Quand quelque chose vire à l’obsession pour éviter de penser à ce qui se passe dans ta tête, quand voir les autres te fait du mal alors que toi aussi tu vas mal mais que tu ne veux pas le reconnaître, ce n’est pas bon, pas bon du tout. Je le sais car je l’ai expérimenté.
Tu ne peux prendre pleinement soin des autres si toi-même tu vas mal. Il faut avant tout se concentrer sur soi, sur ses blessures, et le soigner, après tu verras pour les autres, surtout celleux qui ne sont pas tes proches, et/ou celleux qui ne peuvent te soutenir. Cela semble égoïste, ça l’est d’une certaine façon. C’est de l’égoïsme intelligent.
Appel de papa pour me demander comment ça allait et surtout pour me dire que mes grands-parents étaient au courant concernant ce que j’avais fait à mon frère. Ils ont su se montrer compréhensifs, solides et intelligents. Pour eux, cela ne remet pas question l’affection qu’ils me portent.
Voilà, des purins de larmes de joie, de bonheur, de soulagement, qui me sortent des yeux. Tous les protagonistes savent à présent. Il n’y a plus de non-dit, plus de secret. C’est fini. Nous sommes libérés, délivrés. Coucou La Reine des Neiges.
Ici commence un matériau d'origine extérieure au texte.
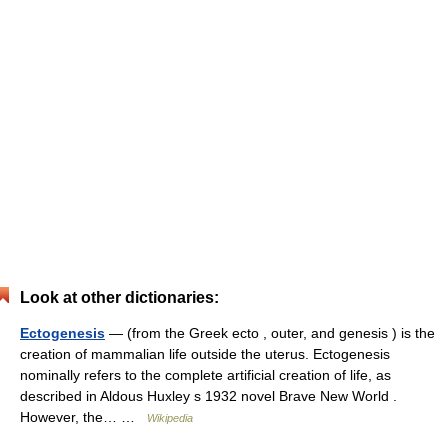
Look at other dictionaries:
Ectogenesis
— (from the Greek ecto , outer, and genesis ) is the
creation of mammalian life outside the uterus. Ectogenesis
nominally refers to the complete artificial creation of life, as
described in Aldous Huxley s 1932 novel Brave New World .
However, the… …
Wikipedia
Rdv avec l’assistante sociale : fait.
Demain sortie à la journée et dès que je rentre j’appelle ma mère. Le lendemain permission de 9h à 18h. J’irai checker l’état de mon compte bancaire puis je passerai à Pôle Emploi pour m’assurer que tout est ok. Après je profite de ma journée.
Jeudi je vois Mme Molosse ou je vais au jardin. Vendredi je vois Mme Molosse ou je vais à la piscine et après, le grand test des « 48h » que je vais réussir haut la main. Et quand je sortirai, ne pas oublier de passer au bureau des admissions pour prendre mon bulletin d’hospitalisation « sortie » à envoyer à la Sécu et à Pôle Emploi.
J’ai envie de dormir à défaut de pouvoir sortir.
J’ai dormi jusqu’à 18h30, soit presque l’heure du repas du soir.
L’atmosphère est toujours aussi lourde et malsaine. Je veux partir d’ici plus que jamais. Je fais abstraction du mal-être et des mauvaises ondes qui planent dans cet endroit, des embrouilles entre certain-es patient-es. Cela devient usant.
Ce soi-disant lieu qui protège de l’extérieur. J’ai l’impression qu’il entraîne à voir et entendre le pire, ainsi qu’à le supporter, qu’il apprend à percevoir la souffrance sous différentes formes pour mieux s’en distancer, pour ne plus être atteint par elles ou l’être moins.
Heureusement demain et après demain je sera loin de tout ça et j’espère que la semaine prochaine, ce séjour en HP prendra fin. Oh oui, je l’espère fort, fort, fort.